Work to complete - Your reply must contain exactly the lines running from the one with "thumb ip: (629, 532)" to the last line of the entries below, both included, and no other lines.
-- Opening Marker --
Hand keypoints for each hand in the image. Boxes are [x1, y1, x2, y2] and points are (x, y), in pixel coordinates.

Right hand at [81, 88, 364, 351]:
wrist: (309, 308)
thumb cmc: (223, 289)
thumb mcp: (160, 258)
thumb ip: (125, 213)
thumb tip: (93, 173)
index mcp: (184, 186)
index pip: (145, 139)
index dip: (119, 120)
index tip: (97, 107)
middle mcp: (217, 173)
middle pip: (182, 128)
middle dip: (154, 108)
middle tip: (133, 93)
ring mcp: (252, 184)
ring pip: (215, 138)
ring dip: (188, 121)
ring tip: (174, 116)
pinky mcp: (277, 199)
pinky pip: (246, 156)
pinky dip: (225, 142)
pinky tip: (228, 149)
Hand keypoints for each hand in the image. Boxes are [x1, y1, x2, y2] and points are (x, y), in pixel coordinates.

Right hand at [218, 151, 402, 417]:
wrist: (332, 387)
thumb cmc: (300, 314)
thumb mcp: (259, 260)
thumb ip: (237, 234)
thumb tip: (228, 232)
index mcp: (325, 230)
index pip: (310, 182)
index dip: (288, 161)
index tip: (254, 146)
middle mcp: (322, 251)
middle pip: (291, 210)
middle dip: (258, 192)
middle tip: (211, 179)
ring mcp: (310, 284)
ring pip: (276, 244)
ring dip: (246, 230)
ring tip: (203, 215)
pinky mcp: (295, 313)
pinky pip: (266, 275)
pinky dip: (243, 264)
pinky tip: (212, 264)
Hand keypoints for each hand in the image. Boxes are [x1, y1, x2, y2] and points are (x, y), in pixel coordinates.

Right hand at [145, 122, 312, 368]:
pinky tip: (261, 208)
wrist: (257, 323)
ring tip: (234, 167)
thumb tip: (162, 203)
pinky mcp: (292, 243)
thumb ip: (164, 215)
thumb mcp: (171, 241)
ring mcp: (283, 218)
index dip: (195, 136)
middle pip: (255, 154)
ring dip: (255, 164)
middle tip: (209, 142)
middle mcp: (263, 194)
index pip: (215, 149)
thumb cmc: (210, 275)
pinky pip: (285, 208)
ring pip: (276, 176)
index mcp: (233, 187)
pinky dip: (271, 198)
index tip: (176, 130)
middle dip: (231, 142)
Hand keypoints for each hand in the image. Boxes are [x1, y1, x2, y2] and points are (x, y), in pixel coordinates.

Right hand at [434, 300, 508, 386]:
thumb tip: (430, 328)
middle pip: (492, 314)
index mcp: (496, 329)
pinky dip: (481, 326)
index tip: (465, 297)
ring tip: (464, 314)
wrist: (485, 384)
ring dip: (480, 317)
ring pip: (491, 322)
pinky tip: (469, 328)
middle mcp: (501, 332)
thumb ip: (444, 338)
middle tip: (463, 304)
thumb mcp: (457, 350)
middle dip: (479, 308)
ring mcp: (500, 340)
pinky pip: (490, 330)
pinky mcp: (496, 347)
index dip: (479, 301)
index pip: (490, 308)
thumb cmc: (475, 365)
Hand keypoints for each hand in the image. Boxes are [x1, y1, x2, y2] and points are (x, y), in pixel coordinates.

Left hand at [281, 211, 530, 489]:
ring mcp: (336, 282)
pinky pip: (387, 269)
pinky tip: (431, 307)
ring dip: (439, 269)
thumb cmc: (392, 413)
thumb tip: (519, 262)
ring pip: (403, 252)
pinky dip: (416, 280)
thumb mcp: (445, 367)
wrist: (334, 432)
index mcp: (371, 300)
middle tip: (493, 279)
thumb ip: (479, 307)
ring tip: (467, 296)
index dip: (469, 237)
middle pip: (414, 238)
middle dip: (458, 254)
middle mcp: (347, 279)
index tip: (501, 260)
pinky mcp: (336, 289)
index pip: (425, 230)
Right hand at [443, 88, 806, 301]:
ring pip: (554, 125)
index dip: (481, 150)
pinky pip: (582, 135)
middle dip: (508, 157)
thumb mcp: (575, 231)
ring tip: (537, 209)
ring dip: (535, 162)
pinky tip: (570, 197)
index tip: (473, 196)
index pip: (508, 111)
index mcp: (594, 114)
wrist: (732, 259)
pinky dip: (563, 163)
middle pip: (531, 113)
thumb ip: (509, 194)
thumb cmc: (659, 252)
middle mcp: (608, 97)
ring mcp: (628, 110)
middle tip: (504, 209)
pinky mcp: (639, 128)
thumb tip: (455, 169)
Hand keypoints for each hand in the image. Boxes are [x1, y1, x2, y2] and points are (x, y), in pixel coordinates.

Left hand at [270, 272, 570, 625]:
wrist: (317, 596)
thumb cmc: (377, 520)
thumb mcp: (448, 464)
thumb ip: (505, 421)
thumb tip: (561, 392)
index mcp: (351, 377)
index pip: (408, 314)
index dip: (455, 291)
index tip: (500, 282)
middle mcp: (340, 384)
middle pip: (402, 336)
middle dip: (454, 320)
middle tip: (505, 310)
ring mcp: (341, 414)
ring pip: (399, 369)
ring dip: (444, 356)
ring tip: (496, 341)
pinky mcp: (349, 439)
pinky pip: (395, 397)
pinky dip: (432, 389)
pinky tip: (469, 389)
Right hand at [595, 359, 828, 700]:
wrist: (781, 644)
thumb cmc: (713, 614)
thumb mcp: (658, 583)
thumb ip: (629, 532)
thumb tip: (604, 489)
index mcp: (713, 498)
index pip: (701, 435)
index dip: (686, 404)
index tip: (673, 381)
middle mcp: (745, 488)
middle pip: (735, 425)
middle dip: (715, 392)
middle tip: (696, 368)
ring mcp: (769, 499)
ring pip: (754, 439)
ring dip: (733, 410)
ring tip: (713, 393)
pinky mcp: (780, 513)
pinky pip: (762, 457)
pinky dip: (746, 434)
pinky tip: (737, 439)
-- Closing Marker --
Answer space -
thumb ip: (629, 532)
thumb tip: (604, 489)
index mcp: (713, 498)
index pip: (701, 435)
index dip: (686, 404)
index tip: (673, 381)
middle mcp: (745, 488)
middle pip: (735, 425)
middle dip: (715, 392)
middle tip: (696, 368)
ring mcp: (769, 499)
ring pip: (754, 439)
ring dip: (733, 410)
ring tip: (713, 393)
pinky mcp: (780, 513)
pinky pip: (762, 457)
pinky dip: (746, 434)
pinky tip: (737, 439)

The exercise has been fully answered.